In my community, I offer support to help people eat more locally. I do this through my monthly workshop series on how to “Grow Your Own Produce.” I am on the radio once a month talking about this too. My workshops are seasonal based. Each one offers participants the opportunity to deepen into something that is best done at the specific time of year. My nursery provides edible and useful plants as well as medicine made locally. In the past, I have organized a monthly potluck series on “Living a Bioregional Life.”  My seasonal planting calendar has a phrase for the various times of the year that is relevant both to the landscape as well as to way that we might feel during the passing season.

Internationally, I am fortunate to teach in Belize each year. I treasure my invitation to join Christopher Nesbitt and Celini at the Maya Mountain Research Farm in Southern Belize in February. Each year, I deepen my relationship with this place and learn more about a bioregional lifestyle there. It is exciting to bring my perspectives on living a bioregional life and apply it in a completely new climate. Together, we explore what this looks like. The same strategies do not work everywhere. Strategies for permaculture and a bioregional life are based in the unique resources, climate, and seasonal change within the place. Each year, it is a joy to be able to deepen my understanding of a place that grows the crops that I miss most by eating locally. When I am in Belize, I develop relationships with people who grow these crops so I can support them.

A lack of connection to where our food and resources come from leads to environmental destruction. By having a relationship with all of the resources that support our lives, we can ensure that these things are produced in a good way, leaving a positive impact on the environment in its wake.

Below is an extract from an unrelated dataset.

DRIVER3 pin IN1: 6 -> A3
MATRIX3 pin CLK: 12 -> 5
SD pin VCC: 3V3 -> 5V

PMNA: How many different plants are you growing at your place, and on how big a lot?

MA: It’s very difficult to say how many plants we are growing at our place. Our lot is about 6800 sq feet. The house and the hardscape is about 1400 square feet. I try to grow just about everything I can. We probably have at least 50 different types of vegetables. We have 23 fruit trees with multiple grafts to obtain a yield throughout the growing season. Some have multiple grafts on them. We have a wide apothecary of medicinal herbs, probably at least 50. I tend to collect useful plants that provide yields for humans and ecosystem functions. If I don’t have something, I try to get it. I am particularly interested in rare plants and unique cultural plants.

We have a shotgun approach to what plants we grow.  The climate within the city is different from neighborhood to neighborhood and it is changing. We have a 1400 sq foot green roof. This enhances our microclimate possibilities. We are trying to grow as many staple crops as we can. We also experiment with new crops such as Yuzu citrus and Sweet Potatoes.

In addition, we have planted many fruit trees throughout the neighborhood. We help our neighbors tend to them and they share in the yield. We help to tend older established fruit trees in the neighborhood through our work with the Portland Fruit Tree Project, a local gleaning organization.